TO DO: Every entry should be reproduced word for word.

Data extracted from a collection
====
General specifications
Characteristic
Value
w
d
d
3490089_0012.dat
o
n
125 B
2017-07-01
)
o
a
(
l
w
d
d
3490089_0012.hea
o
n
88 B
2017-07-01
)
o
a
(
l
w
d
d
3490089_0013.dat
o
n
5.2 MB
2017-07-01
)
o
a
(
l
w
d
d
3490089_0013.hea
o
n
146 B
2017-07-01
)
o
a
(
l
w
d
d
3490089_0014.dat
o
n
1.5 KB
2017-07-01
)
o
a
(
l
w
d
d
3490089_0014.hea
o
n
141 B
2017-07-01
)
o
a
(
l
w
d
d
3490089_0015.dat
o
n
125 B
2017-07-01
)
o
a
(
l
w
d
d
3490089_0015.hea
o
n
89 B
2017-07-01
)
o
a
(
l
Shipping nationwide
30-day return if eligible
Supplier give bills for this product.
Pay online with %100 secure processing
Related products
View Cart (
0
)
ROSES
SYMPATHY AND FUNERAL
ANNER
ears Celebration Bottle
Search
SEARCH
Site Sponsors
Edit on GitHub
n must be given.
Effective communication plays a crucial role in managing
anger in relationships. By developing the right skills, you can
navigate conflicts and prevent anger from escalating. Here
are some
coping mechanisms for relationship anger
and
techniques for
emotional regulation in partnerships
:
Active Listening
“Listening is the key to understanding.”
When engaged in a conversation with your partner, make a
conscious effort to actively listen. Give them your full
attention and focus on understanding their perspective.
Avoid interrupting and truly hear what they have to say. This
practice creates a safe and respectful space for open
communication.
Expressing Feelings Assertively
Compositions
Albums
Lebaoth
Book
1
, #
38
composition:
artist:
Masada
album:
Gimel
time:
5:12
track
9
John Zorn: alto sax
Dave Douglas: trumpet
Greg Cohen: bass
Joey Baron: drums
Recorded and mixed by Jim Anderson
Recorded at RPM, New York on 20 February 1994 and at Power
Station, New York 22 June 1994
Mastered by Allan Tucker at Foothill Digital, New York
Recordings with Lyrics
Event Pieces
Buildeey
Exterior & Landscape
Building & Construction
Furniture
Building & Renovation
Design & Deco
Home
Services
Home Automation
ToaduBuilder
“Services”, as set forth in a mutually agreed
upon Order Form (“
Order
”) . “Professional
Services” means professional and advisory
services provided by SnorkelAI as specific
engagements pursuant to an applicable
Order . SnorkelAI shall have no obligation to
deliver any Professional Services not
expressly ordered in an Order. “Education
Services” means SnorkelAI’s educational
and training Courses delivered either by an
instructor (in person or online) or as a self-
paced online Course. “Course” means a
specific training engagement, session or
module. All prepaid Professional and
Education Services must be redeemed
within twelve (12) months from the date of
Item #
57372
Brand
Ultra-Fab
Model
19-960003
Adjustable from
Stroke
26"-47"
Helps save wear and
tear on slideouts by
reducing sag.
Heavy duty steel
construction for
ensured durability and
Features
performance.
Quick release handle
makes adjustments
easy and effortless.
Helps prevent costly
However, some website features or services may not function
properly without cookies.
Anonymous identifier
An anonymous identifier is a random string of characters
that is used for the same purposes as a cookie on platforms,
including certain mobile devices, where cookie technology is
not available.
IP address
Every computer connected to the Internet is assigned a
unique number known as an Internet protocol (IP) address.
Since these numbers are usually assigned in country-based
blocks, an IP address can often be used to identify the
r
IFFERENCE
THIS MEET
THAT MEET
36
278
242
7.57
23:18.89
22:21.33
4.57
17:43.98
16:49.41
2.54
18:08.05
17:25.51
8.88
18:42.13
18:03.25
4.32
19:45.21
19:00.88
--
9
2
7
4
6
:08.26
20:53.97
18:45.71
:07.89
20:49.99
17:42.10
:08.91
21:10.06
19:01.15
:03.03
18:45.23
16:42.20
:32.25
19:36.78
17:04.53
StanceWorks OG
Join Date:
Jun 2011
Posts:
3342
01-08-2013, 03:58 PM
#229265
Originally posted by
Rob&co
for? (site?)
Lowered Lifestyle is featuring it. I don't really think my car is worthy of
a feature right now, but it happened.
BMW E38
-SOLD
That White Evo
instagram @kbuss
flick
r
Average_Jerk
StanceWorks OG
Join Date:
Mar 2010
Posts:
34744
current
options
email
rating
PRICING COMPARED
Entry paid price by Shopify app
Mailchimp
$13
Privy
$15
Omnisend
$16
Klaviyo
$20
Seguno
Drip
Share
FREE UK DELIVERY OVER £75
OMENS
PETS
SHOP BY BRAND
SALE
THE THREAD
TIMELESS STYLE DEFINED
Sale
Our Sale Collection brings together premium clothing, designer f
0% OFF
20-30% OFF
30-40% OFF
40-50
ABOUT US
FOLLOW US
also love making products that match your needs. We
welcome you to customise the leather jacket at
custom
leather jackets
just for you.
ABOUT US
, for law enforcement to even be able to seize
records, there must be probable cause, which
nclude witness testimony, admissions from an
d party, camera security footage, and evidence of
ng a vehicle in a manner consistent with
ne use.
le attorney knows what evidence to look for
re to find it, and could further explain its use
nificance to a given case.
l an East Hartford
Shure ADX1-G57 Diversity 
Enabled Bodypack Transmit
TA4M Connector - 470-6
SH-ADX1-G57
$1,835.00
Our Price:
====
TASK OUTPUT:
General specifications
Characteristic
Value
w
d
d
3490089_0012.dat
o
n
125 B
2017-07-01
)
o
a
(
l
w
d
d
3490089_0012.hea
o
n
88 B
2017-07-01
)
o
a
(
l
w
d
d
3490089_0013.dat
o
n
5.2 MB
2017-07-01
)
o
a
(
l
w
d
d
3490089_0013.hea
o
n
146 B
2017-07-01
)
o
a
(
l
w
d
d
3490089_0014.dat
o
n
1.5 KB
2017-07-01
)
o
a
(
l
w
d
d
3490089_0014.hea
o
n
141 B
2017-07-01
)
o
a
(
l
w
d
d
3490089_0015.dat
o
n
125 B
2017-07-01
)
o
a
(
l
w
d
d
3490089_0015.hea
o
n
89 B
2017-07-01
)
o
a
(
l
Shipping nationwide
30-day return if eligible
Supplier give bills for this product.
Pay online with %100 secure processing
Related products
View Cart (
0
)
ROSES
SYMPATHY AND FUNERAL
ANNER
ears Celebration Bottle
Search
SEARCH
Site Sponsors
Edit on GitHub
n must be given.
Effective communication plays a crucial role in managing
anger in relationships. By developing the right skills, you can
navigate conflicts and prevent anger from escalating. Here
are some
coping mechanisms for relationship anger
and
techniques for
emotional regulation in partnerships
:
Active Listening
“Listening is the key to understanding.”
When engaged in a conversation with your partner, make a
conscious effort to actively listen. Give them your full
attention and focus on understanding their perspective.
Avoid interrupting and truly hear what they have to say. This
practice creates a safe and respectful space for open
communication.
Expressing Feelings Assertively
Compositions
Albums
Lebaoth
Book
1
, #
38
composition:
artist:
Masada
album:
Gimel
time:
5:12
track
9
John Zorn: alto sax
Dave Douglas: trumpet
Greg Cohen: bass
Joey Baron: drums
Recorded and mixed by Jim Anderson
Recorded at RPM, New York on 20 February 1994 and at Power
Station, New York 22 June 1994
Mastered by Allan Tucker at Foothill Digital, New York
Recordings with Lyrics
Event Pieces
Buildeey
Exterior & Landscape
Building & Construction
Furniture
Building & Renovation
Design & Deco
Home
Services
Home Automation
ToaduBuilder
“Services”, as set forth in a mutually agreed
upon Order Form (“
Order
”) . “Professional
Services” means professional and advisory
services provided by SnorkelAI as specific
engagements pursuant to an applicable
Order . SnorkelAI shall have no obligation to
deliver any Professional Services not
expressly ordered in an Order. “Education
Services” means SnorkelAI’s educational
and training Courses delivered either by an
instructor (in person or online) or as a self-
paced online Course. “Course” means a
specific training engagement, session or
module. All prepaid Professional and
Education Services must be redeemed
within twelve (12) months from the date of
Item #
57372
Brand
Ultra-Fab
Model
19-960003
Adjustable from
Stroke
26"-47"
Helps save wear and
tear on slideouts by
reducing sag.
Heavy duty steel
construction for
ensured durability and
Features
performance.
Quick release handle
makes adjustments
easy and effortless.
Helps prevent costly
However, some website features or services may not function
properly without cookies.
Anonymous identifier
An anonymous identifier is a random string of characters
that is used for the same purposes as a cookie on platforms,
including certain mobile devices, where cookie technology is
not available.
IP address
Every computer connected to the Internet is assigned a
unique number known as an Internet protocol (IP) address.
Since these numbers are usually assigned in country-based
blocks, an IP address can often be used to identify the
r
IFFERENCE
THIS MEET
THAT MEET
36
278
242
7.57
23:18.89
22:21.33
4.57
17:43.98
16:49.41
2.54
18:08.05
17:25.51
8.88
18:42.13
18:03.25
4.32
19:45.21
19:00.88
--
9
2
7
4
6
:08.26
20:53.97
18:45.71
:07.89
20:49.99
17:42.10
:08.91
21:10.06
19:01.15
:03.03
18:45.23
16:42.20
:32.25
19:36.78
17:04.53
StanceWorks OG
Join Date:
Jun 2011
Posts:
3342
01-08-2013, 03:58 PM
#229265
Originally posted by
Rob&co
for? (site?)
Lowered Lifestyle is featuring it. I don't really think my car is worthy of
a feature right now, but it happened.
BMW E38
-SOLD
That White Evo
instagram @kbuss
flick
r
Average_Jerk
StanceWorks OG
Join Date:
Mar 2010
Posts:
34744
current
options
email
rating
PRICING COMPARED
Entry paid price by Shopify app
Mailchimp
$13
Privy
$15
Omnisend
$16
Klaviyo
$20
Seguno
Drip
Share
FREE UK DELIVERY OVER £75
OMENS
PETS
SHOP BY BRAND
SALE
THE THREAD
TIMELESS STYLE DEFINED
Sale
Our Sale Collection brings together premium clothing, designer f
0% OFF
20-30% OFF
30-40% OFF
40-50
ABOUT US
FOLLOW US
also love making products that match your needs. We
welcome you to customise the leather jacket at
custom
leather jackets
just for you.
ABOUT US
, for law enforcement to even be able to seize
records, there must be probable cause, which
nclude witness testimony, admissions from an
d party, camera security footage, and evidence of
ng a vehicle in a manner consistent with
ne use.
le attorney knows what evidence to look for
re to find it, and could further explain its use
nificance to a given case.
l an East Hartford
Shure ADX1-G57 Diversity 
Enabled Bodypack Transmit
TA4M Connector - 470-6
SH-ADX1-G57
$1,835.00
Our Price:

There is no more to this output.